The Department of Justice on Friday said that it has charged three people following “one of the largest reported data breaches in U.S. history.” Charges were filed against two Vietnamese citizens and one Canadian, all of whom stole more than a billion e-mail addresses from service providers in the United States, the Department of Justice said. The Vietnamese men lived in the Netherlands.

“These men — operating from Vietnam, the Netherlands, and Canada — are accused of carrying out the largest data breach of names and email addresses in the history of the Internet,” DOJ Assistant Attorney General Caldwell aid. “The defendants allegedly made millions of dollars by stealing over a billion email addresses from email service providers.  This case again demonstrates the resolve of the Department of Justice to bring accused cyber hackers from overseas to face justice in the United States.”

The DOJ said the three hackers stole data from at least eight service providers in the United States and then used e-mail platforms employed by the service providers to send spam to billions of e-mail addresses, making upwards of $2 million.
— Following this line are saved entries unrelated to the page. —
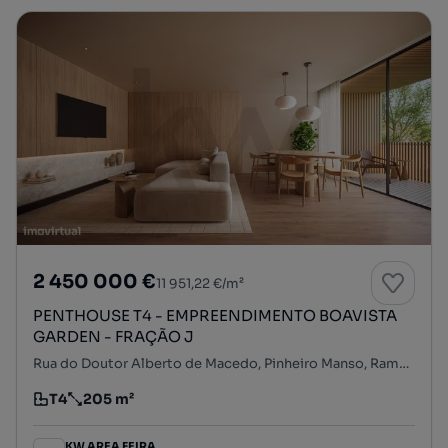
2 450 000 €
11 951,22 €/m²
PENTHOUSE T4 - EMPREENDIMENTO BOAVISTA
GARDEN - FRAÇÃO J
Rua do Doutor Alberto de Macedo, Pinheiro Manso, Ramalde, Porto, Porto
T4
205 m²
Tipologia
Preço por metro quadrado
KW AREA FEIRA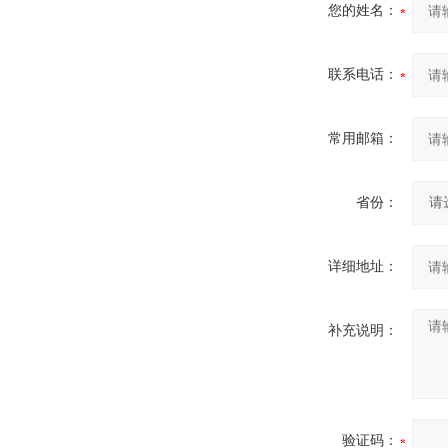
您的姓名：
联系电话：
常用邮箱：
省份：
详细地址：
补充说明：
验证码：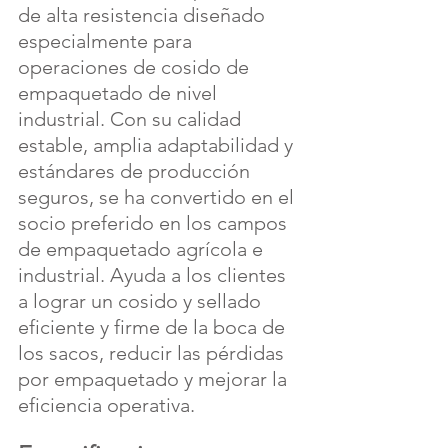
de alta resistencia diseñado 
especialmente para 
operaciones de cosido de 
empaquetado de nivel 
industrial. Con su calidad 
estable, amplia adaptabilidad y 
estándares de producción 
seguros, se ha convertido en el 
socio preferido en los campos 
de empaquetado agrícola e 
industrial. Ayuda a los clientes 
a lograr un cosido y sellado 
eficiente y firme de la boca de 
los sacos, reducir las pérdidas 
por empaquetado y mejorar la 
eficiencia operativa.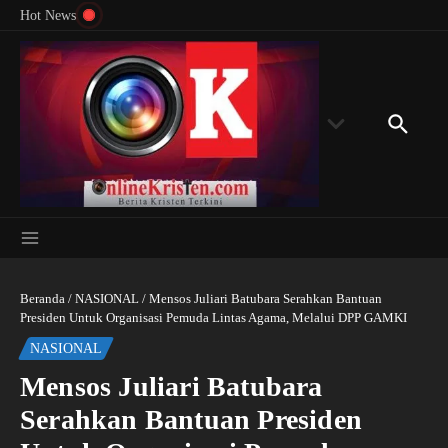
Menyingkap Misteri Angka 81 dan 8: Momentum
Lewati ke konten
Rondon
Hot News
‘Sunat Rohani’ Bagi Indonesia?
Kedube
Beranda
/
NASIONAL
/
Mensos Juliari Batubara Serahkan Bantuan
Presiden Untuk Organisasi Pemuda Lintas Agama, Melalui DPP GAMKI
NASIONAL
Mensos Juliari Batubara
Serahkan Bantuan Presiden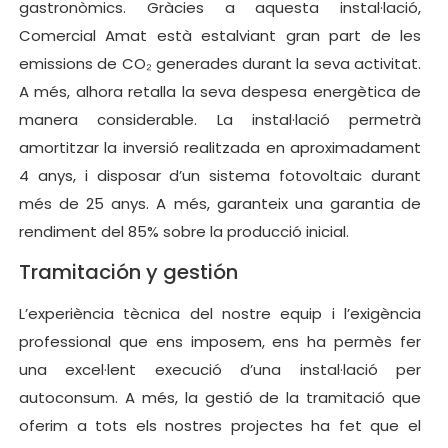
gastronòmics. Gràcies a aquesta instal·lació,
Comercial Amat està estalviant gran part de les
emissions de CO₂ generades durant la seva activitat.
A més, alhora retalla la seva despesa energètica de
manera considerable. La instal·lació permetrà
amortitzar la inversió realitzada en aproximadament
4 anys, i disposar d’un sistema fotovoltaic durant
més de 25 anys. A més, garanteix una garantia de
rendiment del 85% sobre la producció inicial.
Tramitación y gestión
L’experiència tècnica del nostre equip i l’exigència
professional que ens imposem, ens ha permès fer
una excel·lent execució d’una instal·lació per
autoconsum. A més, la gestió de la tramitació que
oferim a tots els nostres projectes ha fet que el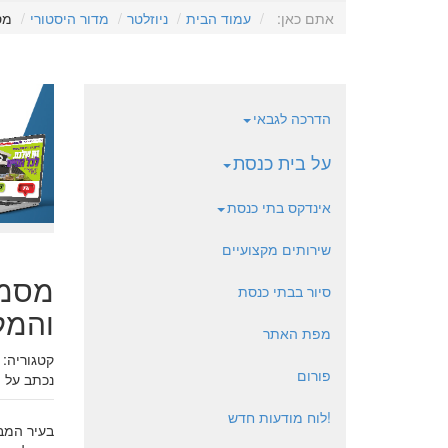
אתם כאן:
עמוד הבית
ניוזלטר
מדור היסטורי
מס
הדרכה לגבאי
על בית כנסת
אינדקס בתי כנסת
שירותים מקצועיים
מסמך
סיור בבתי כנסת
והמל
מפת האתר
קטגוריה:
פורום
נכתב על י
!לוח מודעות חדש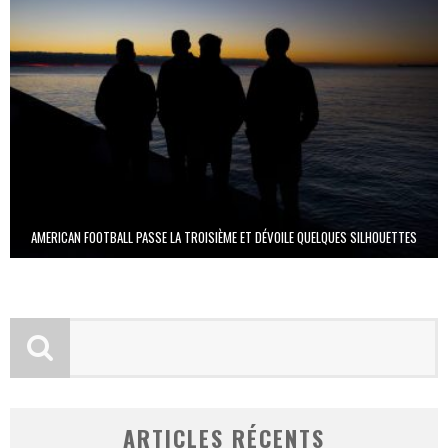
AMERICAN FOOTBALL PASSE LA TROISIÈME ET DÉVOILE QUELQUES SILHOUETTES
ARTICLES RÉCENTS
The FBI had its nose in the scheme as early as 2012, when the bureau worked with the Secret Service to begin searching for the hackers in the Netherlands.

An arraignment is set for one of them in in Atlanta today, while another faces sentencing on April 21. One of the men charged, 28-year old Viet Quoc Nguyen, is still on the loose.

The DOJ said that, despite the charges, the three men still “remain innocent unless and until proven guilty.”